Start of Exercise data

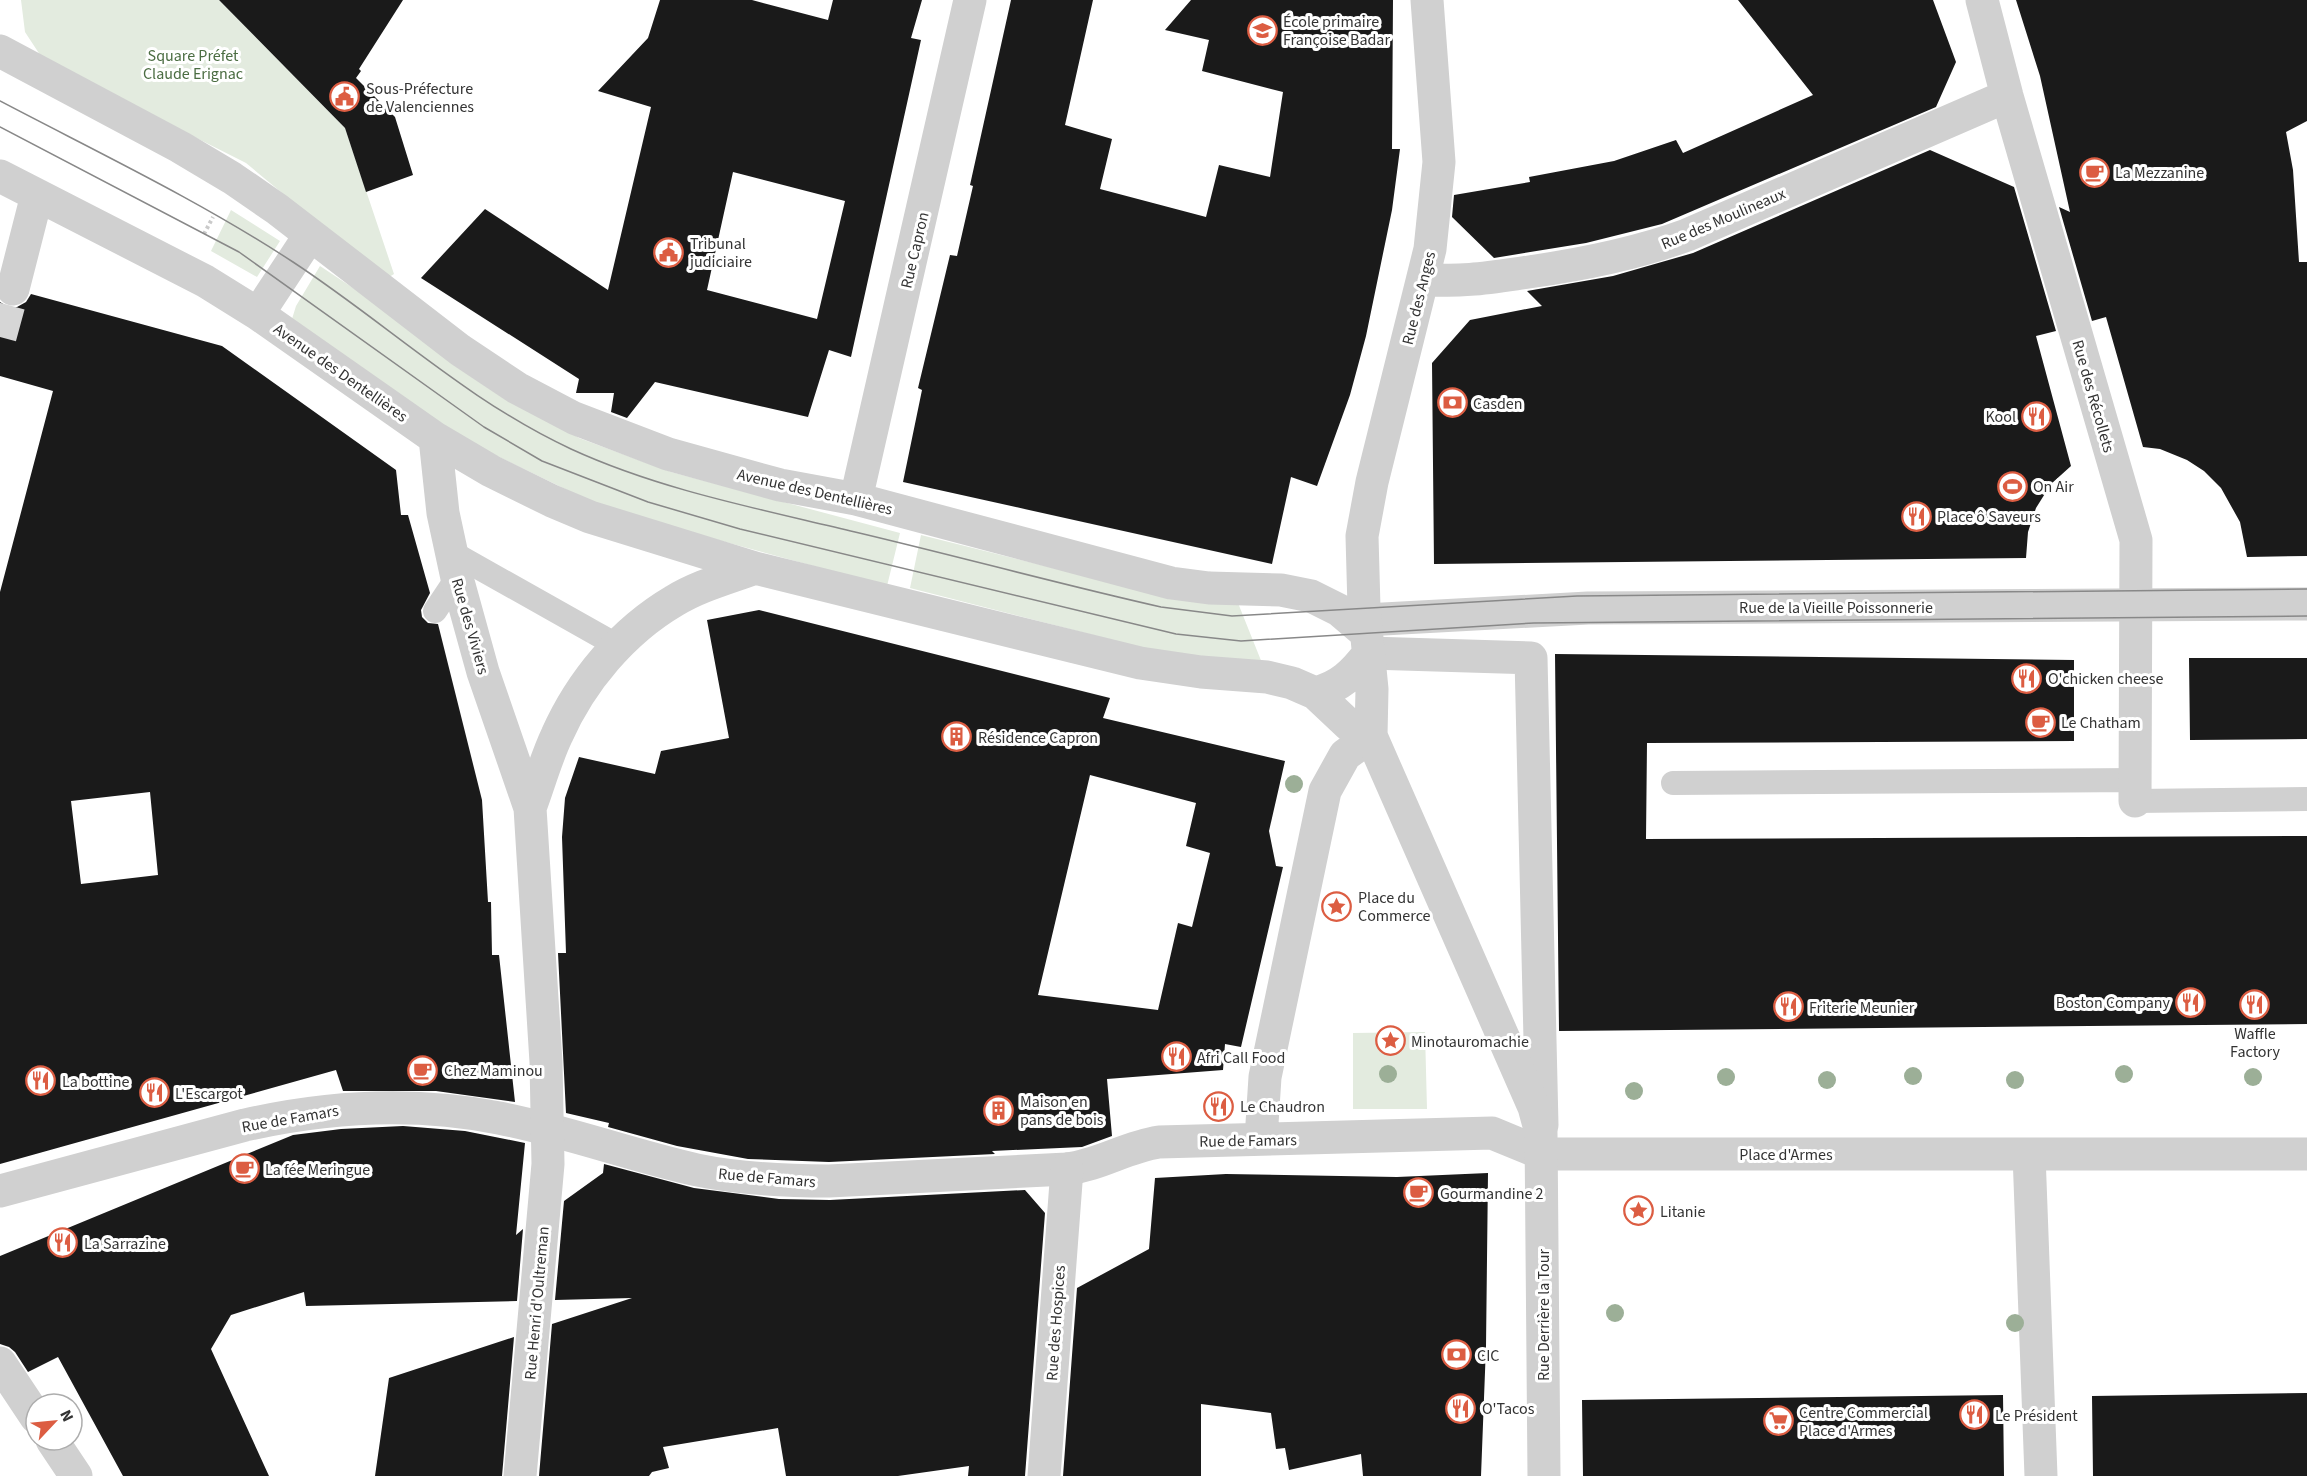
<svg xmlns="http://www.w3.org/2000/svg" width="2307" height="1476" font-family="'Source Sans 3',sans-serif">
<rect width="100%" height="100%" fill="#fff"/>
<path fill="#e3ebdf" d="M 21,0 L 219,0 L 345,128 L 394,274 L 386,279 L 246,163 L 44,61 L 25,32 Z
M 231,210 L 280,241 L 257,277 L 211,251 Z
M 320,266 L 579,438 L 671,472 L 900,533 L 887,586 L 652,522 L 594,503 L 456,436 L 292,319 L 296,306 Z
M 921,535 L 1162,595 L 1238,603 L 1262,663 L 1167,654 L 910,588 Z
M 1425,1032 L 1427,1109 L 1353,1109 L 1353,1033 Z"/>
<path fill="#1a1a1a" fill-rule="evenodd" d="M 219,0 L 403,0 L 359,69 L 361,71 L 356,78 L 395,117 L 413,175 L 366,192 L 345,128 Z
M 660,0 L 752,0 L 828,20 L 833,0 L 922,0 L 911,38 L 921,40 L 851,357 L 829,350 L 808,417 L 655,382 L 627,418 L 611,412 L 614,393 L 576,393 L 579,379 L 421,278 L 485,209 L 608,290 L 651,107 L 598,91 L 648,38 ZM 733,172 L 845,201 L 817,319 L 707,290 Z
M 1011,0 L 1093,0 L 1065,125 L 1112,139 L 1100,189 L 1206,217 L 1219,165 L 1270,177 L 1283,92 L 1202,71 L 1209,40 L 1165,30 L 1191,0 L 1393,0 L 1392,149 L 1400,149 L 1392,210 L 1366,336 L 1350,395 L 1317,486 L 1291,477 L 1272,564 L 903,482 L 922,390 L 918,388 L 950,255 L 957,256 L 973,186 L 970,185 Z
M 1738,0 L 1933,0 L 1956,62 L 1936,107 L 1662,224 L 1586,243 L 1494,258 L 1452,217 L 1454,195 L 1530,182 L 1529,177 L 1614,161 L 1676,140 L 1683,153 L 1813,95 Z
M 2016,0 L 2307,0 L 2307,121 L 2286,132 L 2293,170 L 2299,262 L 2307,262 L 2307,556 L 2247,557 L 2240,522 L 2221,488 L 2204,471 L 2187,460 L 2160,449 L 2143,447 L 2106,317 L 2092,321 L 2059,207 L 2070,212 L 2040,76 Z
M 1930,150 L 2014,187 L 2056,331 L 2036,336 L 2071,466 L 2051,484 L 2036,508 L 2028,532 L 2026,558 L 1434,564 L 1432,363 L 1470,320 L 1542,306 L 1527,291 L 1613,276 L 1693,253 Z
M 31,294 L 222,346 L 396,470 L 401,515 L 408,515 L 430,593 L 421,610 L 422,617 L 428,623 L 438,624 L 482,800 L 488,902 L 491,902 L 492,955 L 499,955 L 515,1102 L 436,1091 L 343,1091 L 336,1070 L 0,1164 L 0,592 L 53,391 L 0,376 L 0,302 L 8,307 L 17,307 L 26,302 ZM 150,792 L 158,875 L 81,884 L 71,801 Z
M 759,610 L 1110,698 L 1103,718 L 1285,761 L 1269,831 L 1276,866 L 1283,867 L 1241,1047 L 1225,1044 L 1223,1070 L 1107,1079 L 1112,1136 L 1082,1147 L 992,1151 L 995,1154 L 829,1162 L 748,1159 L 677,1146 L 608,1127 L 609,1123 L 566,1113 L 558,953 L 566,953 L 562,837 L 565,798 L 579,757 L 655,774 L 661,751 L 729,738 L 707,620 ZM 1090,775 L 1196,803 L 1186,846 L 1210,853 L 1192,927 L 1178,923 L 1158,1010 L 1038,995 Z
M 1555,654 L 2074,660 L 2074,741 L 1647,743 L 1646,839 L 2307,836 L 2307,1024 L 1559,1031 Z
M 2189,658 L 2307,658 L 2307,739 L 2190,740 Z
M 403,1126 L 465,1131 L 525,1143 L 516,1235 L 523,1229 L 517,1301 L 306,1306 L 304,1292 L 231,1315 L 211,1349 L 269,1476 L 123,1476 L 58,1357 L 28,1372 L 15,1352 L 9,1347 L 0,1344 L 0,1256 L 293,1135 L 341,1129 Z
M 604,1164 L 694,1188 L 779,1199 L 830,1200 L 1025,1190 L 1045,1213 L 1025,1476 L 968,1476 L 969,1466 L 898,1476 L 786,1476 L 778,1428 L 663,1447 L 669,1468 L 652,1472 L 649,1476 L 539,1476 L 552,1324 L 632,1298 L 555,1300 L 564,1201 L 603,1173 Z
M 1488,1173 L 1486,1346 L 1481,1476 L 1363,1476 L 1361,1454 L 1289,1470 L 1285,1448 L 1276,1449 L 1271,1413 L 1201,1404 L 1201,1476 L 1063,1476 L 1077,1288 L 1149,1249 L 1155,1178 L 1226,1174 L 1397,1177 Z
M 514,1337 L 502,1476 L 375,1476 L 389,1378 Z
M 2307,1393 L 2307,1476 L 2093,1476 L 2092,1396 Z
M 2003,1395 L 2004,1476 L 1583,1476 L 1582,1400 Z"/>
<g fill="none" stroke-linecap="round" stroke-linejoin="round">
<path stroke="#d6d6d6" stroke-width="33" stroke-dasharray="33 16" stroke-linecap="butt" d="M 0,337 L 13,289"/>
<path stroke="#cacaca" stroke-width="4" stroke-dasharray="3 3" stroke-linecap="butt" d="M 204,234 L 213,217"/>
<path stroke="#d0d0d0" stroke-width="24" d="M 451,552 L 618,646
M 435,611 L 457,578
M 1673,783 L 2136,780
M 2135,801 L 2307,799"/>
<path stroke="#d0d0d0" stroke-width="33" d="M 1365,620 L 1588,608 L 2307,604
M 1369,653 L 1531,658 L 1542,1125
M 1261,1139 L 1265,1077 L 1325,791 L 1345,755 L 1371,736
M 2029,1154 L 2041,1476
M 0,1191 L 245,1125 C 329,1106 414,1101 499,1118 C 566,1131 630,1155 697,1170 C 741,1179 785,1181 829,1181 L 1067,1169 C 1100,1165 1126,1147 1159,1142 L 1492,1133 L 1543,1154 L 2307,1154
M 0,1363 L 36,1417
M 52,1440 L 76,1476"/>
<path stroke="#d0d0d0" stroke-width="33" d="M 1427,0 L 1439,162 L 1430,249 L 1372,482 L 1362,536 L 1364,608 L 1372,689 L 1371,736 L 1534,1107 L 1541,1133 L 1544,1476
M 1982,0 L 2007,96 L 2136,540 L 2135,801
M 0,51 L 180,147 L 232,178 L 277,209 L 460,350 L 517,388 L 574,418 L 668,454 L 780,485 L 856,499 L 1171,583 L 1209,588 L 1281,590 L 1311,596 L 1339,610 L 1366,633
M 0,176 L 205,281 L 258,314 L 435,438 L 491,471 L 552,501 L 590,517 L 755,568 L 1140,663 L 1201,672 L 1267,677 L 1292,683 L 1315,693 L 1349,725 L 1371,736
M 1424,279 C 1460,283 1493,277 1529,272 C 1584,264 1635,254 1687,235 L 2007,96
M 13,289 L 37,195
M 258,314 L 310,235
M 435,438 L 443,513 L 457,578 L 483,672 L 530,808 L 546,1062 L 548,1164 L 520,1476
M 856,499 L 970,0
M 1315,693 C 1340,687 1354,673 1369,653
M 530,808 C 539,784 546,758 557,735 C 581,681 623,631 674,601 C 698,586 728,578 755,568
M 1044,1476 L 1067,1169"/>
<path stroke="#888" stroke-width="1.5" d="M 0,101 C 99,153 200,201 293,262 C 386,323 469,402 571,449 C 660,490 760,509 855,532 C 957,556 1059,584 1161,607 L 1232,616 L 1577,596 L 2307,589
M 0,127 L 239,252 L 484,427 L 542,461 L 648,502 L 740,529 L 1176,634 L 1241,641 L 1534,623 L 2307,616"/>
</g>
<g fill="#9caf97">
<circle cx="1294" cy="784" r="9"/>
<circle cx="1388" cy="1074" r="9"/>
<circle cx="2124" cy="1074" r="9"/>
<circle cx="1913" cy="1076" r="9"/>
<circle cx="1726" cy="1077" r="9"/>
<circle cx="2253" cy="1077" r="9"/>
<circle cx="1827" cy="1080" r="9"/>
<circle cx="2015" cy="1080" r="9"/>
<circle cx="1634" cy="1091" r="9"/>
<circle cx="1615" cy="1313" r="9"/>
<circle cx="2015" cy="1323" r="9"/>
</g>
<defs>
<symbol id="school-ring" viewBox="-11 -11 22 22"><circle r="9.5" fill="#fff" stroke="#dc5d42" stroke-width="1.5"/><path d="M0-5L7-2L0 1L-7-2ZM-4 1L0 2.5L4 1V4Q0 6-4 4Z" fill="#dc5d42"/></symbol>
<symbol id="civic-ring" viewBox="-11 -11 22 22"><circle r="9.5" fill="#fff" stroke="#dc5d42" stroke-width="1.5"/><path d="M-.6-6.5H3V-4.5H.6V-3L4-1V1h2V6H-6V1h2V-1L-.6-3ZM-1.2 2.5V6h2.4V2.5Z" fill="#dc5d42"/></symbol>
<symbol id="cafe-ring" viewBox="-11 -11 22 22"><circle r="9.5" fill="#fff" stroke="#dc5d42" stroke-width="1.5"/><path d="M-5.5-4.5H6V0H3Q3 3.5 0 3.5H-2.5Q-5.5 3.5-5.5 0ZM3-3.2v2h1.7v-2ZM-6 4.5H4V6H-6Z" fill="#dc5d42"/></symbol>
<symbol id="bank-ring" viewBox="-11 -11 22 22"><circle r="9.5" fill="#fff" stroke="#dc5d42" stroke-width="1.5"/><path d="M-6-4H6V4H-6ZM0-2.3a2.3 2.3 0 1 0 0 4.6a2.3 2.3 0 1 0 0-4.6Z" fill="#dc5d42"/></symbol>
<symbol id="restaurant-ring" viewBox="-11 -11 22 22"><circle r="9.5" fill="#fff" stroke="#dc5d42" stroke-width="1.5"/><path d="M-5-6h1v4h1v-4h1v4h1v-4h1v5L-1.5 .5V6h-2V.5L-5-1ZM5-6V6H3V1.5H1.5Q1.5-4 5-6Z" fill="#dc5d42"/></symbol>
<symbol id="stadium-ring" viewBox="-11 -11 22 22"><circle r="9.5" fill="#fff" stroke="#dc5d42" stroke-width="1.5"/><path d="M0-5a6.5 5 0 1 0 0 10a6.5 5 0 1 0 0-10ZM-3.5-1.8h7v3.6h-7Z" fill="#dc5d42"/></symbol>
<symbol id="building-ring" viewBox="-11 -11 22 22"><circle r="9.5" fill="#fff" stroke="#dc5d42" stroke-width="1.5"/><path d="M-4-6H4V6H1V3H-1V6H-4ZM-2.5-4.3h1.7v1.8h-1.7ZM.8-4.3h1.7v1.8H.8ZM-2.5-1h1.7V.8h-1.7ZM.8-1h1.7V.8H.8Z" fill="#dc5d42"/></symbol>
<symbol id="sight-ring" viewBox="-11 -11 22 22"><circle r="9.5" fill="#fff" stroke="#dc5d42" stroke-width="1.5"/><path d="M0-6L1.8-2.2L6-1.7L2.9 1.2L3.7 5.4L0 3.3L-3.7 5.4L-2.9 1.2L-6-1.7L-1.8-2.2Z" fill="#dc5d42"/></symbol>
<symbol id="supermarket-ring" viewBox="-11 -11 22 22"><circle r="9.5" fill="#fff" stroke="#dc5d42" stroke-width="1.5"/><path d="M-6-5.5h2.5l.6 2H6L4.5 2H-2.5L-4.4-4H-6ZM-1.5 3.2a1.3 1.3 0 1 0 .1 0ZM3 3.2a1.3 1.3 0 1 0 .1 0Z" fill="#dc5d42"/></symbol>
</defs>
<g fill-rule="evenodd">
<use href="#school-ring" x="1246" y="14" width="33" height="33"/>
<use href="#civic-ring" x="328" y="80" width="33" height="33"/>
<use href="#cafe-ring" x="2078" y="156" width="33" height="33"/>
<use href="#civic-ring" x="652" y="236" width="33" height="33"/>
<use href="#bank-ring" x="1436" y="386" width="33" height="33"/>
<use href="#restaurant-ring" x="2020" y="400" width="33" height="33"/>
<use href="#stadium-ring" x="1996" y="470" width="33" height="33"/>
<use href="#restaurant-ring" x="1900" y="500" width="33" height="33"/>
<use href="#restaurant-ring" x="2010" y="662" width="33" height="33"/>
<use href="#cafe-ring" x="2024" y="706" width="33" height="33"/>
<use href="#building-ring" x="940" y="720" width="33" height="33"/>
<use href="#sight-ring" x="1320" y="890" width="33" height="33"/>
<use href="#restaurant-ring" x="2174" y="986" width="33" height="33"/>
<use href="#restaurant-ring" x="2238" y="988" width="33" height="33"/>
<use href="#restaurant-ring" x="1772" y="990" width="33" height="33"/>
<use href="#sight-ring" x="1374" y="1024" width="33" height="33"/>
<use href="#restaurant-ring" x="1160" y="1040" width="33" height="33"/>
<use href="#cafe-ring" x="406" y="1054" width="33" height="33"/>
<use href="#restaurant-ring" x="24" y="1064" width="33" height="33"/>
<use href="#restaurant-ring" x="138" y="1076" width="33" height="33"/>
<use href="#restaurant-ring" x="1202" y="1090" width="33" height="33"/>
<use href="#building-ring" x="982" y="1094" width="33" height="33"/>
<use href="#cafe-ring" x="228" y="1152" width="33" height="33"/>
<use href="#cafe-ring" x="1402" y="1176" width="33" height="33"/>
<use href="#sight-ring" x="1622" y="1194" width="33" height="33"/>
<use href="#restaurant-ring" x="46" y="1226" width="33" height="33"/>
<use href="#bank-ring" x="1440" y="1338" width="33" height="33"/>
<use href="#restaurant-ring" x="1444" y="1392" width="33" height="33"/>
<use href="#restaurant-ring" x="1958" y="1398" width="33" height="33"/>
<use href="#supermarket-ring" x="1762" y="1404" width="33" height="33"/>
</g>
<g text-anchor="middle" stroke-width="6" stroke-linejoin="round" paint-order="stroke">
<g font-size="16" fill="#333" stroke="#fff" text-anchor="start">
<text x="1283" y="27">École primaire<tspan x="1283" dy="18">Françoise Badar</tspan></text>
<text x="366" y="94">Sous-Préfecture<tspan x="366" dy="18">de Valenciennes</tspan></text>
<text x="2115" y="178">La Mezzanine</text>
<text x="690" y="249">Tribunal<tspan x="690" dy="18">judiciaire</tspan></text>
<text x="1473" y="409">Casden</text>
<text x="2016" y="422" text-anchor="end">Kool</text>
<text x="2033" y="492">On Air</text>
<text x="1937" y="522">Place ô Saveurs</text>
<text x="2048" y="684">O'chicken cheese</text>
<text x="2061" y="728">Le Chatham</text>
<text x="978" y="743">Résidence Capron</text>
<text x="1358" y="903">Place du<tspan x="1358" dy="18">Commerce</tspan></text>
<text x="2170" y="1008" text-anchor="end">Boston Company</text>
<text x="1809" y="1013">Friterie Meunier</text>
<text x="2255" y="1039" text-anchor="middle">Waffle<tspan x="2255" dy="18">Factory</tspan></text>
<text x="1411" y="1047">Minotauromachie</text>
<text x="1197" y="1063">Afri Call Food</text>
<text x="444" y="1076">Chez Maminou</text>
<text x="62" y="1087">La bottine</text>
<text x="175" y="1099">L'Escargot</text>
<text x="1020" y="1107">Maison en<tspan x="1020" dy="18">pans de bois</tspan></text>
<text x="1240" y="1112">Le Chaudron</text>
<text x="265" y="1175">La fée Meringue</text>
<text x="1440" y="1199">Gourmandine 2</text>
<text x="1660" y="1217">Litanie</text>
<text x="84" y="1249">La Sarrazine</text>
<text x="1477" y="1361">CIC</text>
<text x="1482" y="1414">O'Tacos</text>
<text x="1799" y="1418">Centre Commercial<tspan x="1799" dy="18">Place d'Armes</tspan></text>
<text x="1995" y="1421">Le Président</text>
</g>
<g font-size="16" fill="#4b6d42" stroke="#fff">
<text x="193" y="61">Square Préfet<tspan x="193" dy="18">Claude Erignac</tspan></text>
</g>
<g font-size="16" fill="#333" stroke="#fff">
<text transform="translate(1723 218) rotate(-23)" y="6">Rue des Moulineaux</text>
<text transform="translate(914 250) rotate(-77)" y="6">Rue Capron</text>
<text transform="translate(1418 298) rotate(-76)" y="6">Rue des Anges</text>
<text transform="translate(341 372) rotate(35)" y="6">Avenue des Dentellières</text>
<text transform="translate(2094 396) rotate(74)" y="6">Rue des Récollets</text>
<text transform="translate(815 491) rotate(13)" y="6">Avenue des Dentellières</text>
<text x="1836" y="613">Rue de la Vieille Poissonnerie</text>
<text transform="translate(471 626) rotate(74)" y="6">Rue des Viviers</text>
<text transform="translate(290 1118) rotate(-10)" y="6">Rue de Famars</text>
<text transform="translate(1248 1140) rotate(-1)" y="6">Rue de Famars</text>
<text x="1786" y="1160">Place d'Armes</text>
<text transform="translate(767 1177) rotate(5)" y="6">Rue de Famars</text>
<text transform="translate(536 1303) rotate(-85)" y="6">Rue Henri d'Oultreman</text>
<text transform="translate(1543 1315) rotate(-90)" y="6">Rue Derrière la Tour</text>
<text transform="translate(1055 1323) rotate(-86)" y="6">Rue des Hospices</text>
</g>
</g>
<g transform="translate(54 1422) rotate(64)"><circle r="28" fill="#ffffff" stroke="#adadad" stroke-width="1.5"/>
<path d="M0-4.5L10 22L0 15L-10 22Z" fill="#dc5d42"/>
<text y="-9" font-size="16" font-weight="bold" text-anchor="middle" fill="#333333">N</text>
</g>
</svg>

End of Exercise data

→ Exercise
The task calls for every line of the material that contains the string "linejoin".

→ Reply
<g fill="none" stroke-linecap="round" stroke-linejoin="round">
<g text-anchor="middle" stroke-width="6" stroke-linejoin="round" paint-order="stroke">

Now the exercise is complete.